The response of our group to the opportunities that they heard about was fantastic. Teya, an Apprentice Clinical Trial Support Officer, spoke of how much she enjoyed being able to network with other apprentices and MEPs as well as to seek advice and guidance for her own career. Ajay, an Apprentice Business Administrator, told us how glad she was to hear about how EU member states work alongside one another, while Alexandra, an HR Apprentice, spoke fondly about being given the chance to network with people she otherwise would not have had the chance to meet, while also finding about the opportunities provided by ErasmusPRO.

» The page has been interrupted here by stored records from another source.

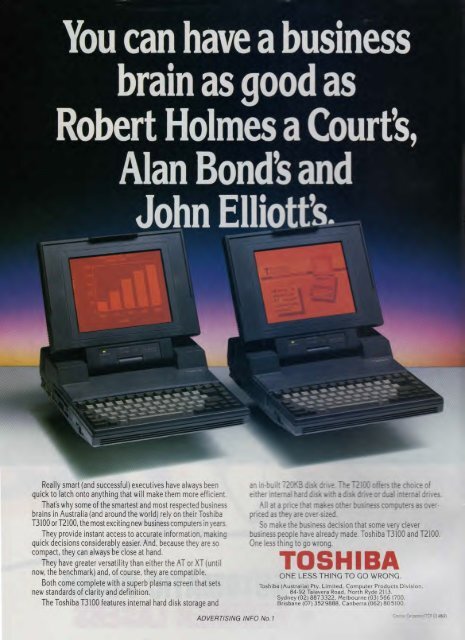
You are a GUI agent. You are given a task and a screenshot of the screen. Output one action in this format:
    pyautogui.click(x=<x>, y=<y>)
    Task: Click on the orange dot matrix displays on each computer
    
    Given the screenshot: What is the action you would take?
    pyautogui.click(x=299, y=276), pyautogui.click(x=150, y=294)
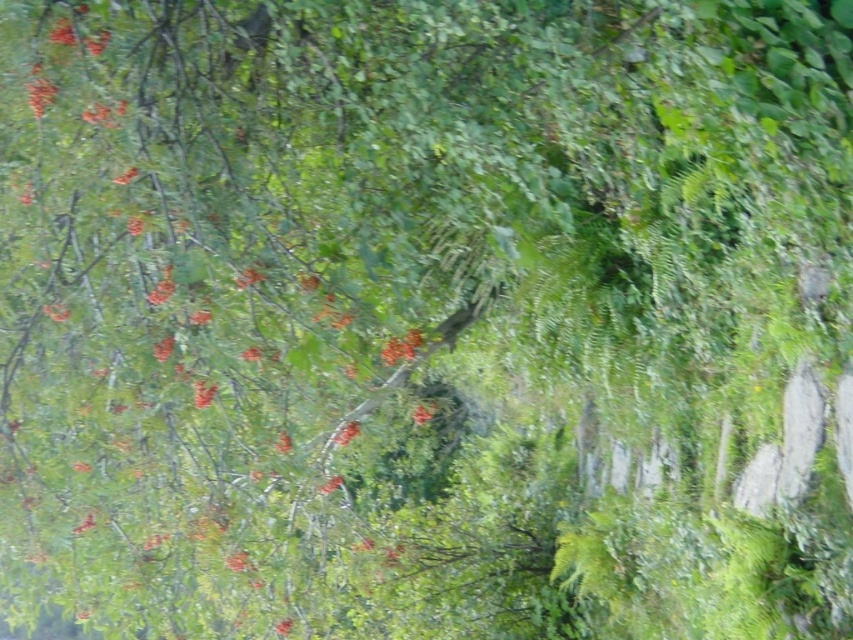
Does glossy red flower at center come behind orange matte flower at center?

No, it is not.

Which is below, glossy red flower at center or orange matte flower at center?

orange matte flower at center

Find the location of `glossy red flower at center`. glossy red flower at center is located at coordinates (401, 348).

Between point (352, 422) and point (424, 404), which one is positioned in front?

Point (352, 422) is more forward.

Who is shorter, orange matte flower at center or bright orange berries at center?

With less height is orange matte flower at center.

The image size is (853, 640). What do you see at coordinates (346, 433) in the screenshot?
I see `orange matte flower at center` at bounding box center [346, 433].

Where is `orange matte flower at center`? This screenshot has width=853, height=640. orange matte flower at center is located at coordinates tap(346, 433).

Who is positioned more to the left, glossy red flower at center or bright orange berries at center?

bright orange berries at center is more to the left.

Who is shorter, glossy red flower at center or bright orange berries at center?

glossy red flower at center

Image resolution: width=853 pixels, height=640 pixels. Find the location of `glossy red flower at center`. glossy red flower at center is located at coordinates (401, 348).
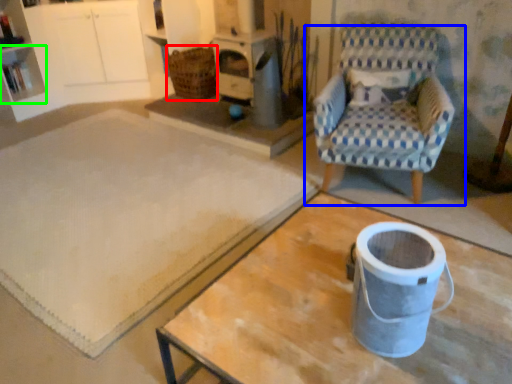
Question: Which is nearer to the basket (highlighted by a red box)? chair (highlighted by a blue box) or shelf (highlighted by a green box).

Choices:
 (A) chair
 (B) shelf

Answer: (B)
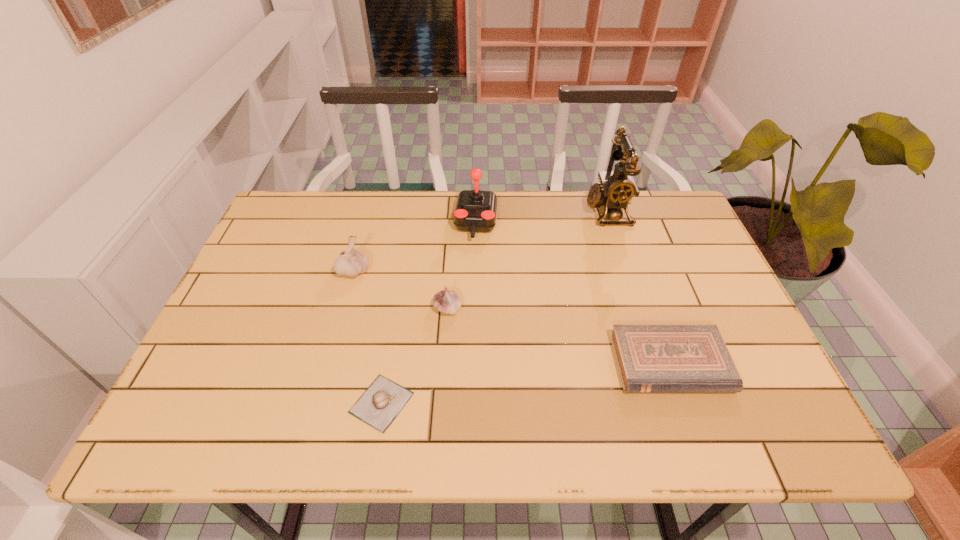
This screenshot has height=540, width=960. In order to click on vacant position in the image that satisfies the following two spatial constraints: 1. on the back side of the second garlic from right to left; 2. on the right side of the joystick in this screenshot , I will do `click(412, 223)`.

In order to click on free region that satisfies the following two spatial constraints: 1. on the rotary dial of the telephone; 2. on the front side of the second garlic from left to right in this screenshot , I will do `click(670, 403)`.

The width and height of the screenshot is (960, 540). Identify the location of vacant point that satisfies the following two spatial constraints: 1. on the rotary dial of the tallest object; 2. on the front side of the joystick. (612, 223).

I am confident that our visitors now have a better idea of what’s available to them in Europe. I hope they can go home and tell their friends, their colleagues, their younger brothers and sisters about all the different pathways that are open to them. ErasmusPRO symbolises all that is great about the EU and, most importantly, ensures young people are prepared for a world in which business is done increasingly on a global level.

In March of this year, the European Parliament voted to triple funds for Erasmus+ for 2021 to 2027, which of course means more funding for ErasmusPRO. This was a proposal brought to budget negotiations by CULT, where I now sit. This is the joy of being part of the EU. As a British member on CULT, I have the chance to support proposals like this which can bring so much benefit to youngsters in the UK. For instance, in September this year we approved additional funding of €100 [£86] million for European research and youth mobility programmes, including Erasmus+.

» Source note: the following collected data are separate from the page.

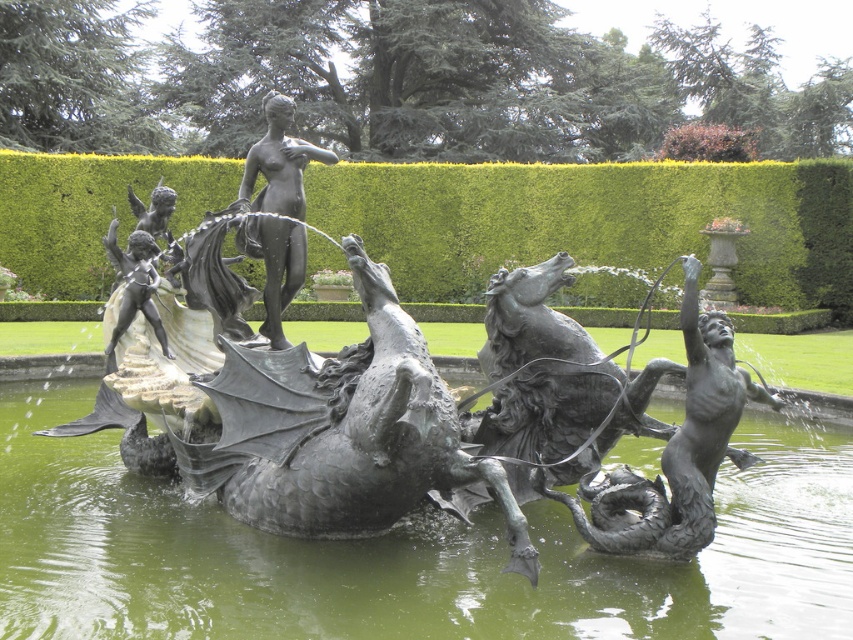
You are a landscape architect designing a new garden. You need to place a new decorative bench that must be placed on the side of the bronze statue at center that is opposite to the green metallic water at center. Which side should you place the bench?

The green metallic water at center is wider than the bronze statue at center, so the bench should be placed on the side of the bronze statue at center that is opposite to the green metallic water at center.

Please look at the point marked at coordinates (676, 451). What object is located there?

The point at coordinates (676, 451) corresponds to the polished bronze man at center.

You are an art curator planning to move the polished bronze man at center and the bronze statue at center into a new exhibition hall. The hall has a 2 meter wide entrance. Can both objects pass through the entrance without rotating them? Please explain your reasoning.

The polished bronze man at center is narrower than the bronze statue at center. Since the entrance is 2 meters wide, we need to know the exact width of the bronze statue at center. However, the description only states that the polished bronze man at center is narrower. Without knowing the bronze statue at center width, we cannot confirm if it will fit through the 2 meter entrance.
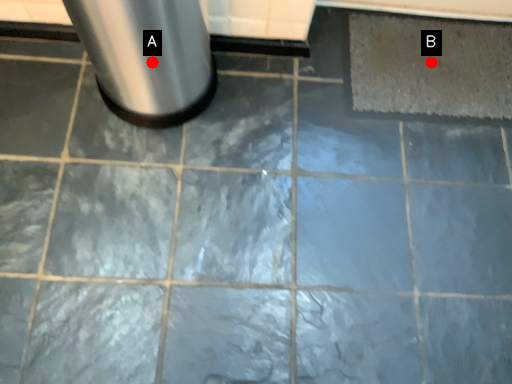
Question: Two points are circled on the image, labeled by A and B beside each circle. Which point appears closest to the camera in this image?

Choices:
 (A) A is closer
 (B) B is closer

Answer: (A)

The ramifications of Brexit for estimated two million young people who have come of age since 2016, are huge. By point-blank refusing to hold another referendum – a Final Say, a People’s Vote, a confirmatory vote, I don’t mind what you call it, so long as it is a vote on an explicit and defined Brexit deal – by refusing such a vote, the current government is failing the young people of Britain. It is more their future we are talking about, than mine or (probably) yours, and were Brexit to go ahead, incalculable opportunities will be denied.

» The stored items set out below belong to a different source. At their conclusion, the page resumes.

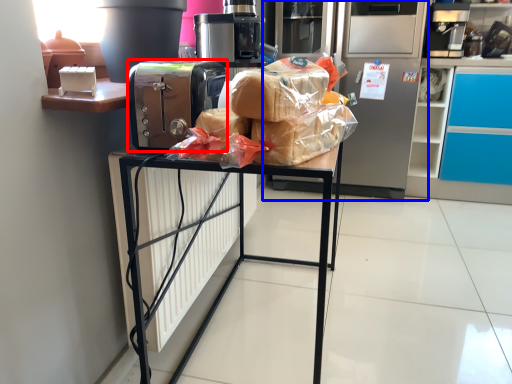
Question: Which object appears farthest to the camera in this image, home appliance (highlighted by a red box) or appliance (highlighted by a blue box)?

Choices:
 (A) home appliance
 (B) appliance

Answer: (B)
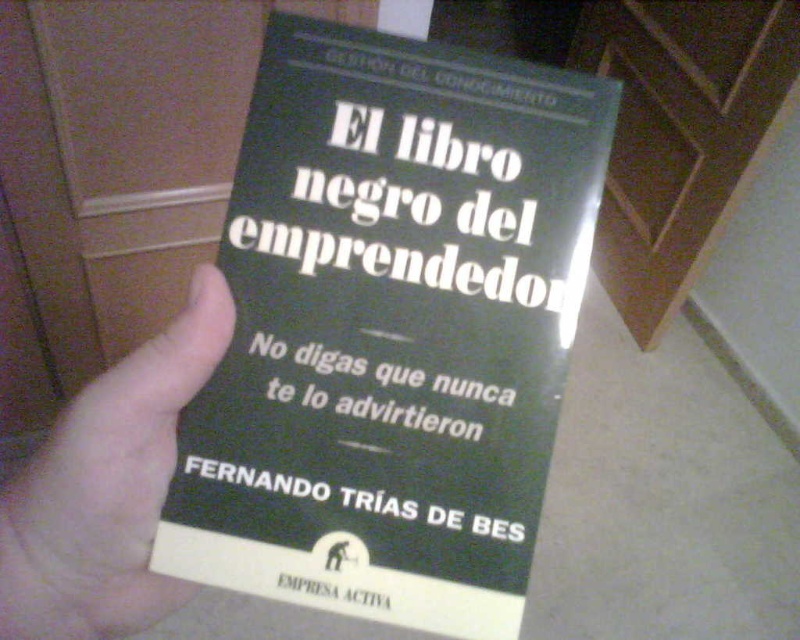
Question: Can you confirm if matte black book at center is thinner than skinny white hand at center?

As part of the EU, we MEPs have the ability to provide youngsters with more funding, placements long enough to integrate new skills, and the opportunity to live, learn and love in 27 other countries, yet a huge number of apprentices are being given no say in the matter whatsoever. The injustice is as infuriating as it is heart-breaking.

Looking at the current situation, From 2014 to 2018, almost 5,000 grants Erasmus+ grants were awarded to UK organisations, 4,846 students taking the chance to live and learn abroad. In 2019 alone, €187 million [£162] was specifically reserved for UK educational and youth organisations. With triple the funding, and extending the scheme to include longer placements for apprentices, can you begin to imagine the number of young people whose lives we could change for the better? Can you imagine the number of lives we could embolden by providing them with the means to immerse themselves in new cultures, learn new languages and pick up the necessary skills to thrive in the international marketplace? Can you see how this would massively help to resolve the skills gaps in the UK, with the kinds of inspirational, productive learners that programmes like Erasmus+ and ErasmusPRO will produce? I can, and that is why I am resolute in my belief that by leaving the EU, we are damaging not only our children’s futures, but also our country’s.

The young people of the UK deserve better. They deserve our trust.

The apprentices I met who came over to Brussels, the young professionals I march alongside in support of a People’s Vote and the students I meet in my constituency are every bit as intelligent, curious, passionate as the adults who voted for the UK to leave.

We must not fall into the trap of assuming that age and years of life experience guarantees effective decision-making any more than youth guarantees innovation. This is not about championing one group of voices over another, but about ensuring all voices are heard and respected.

We need a People’s Vote because we need our young people, on whose shoulders the future of this great country rests, to have a say.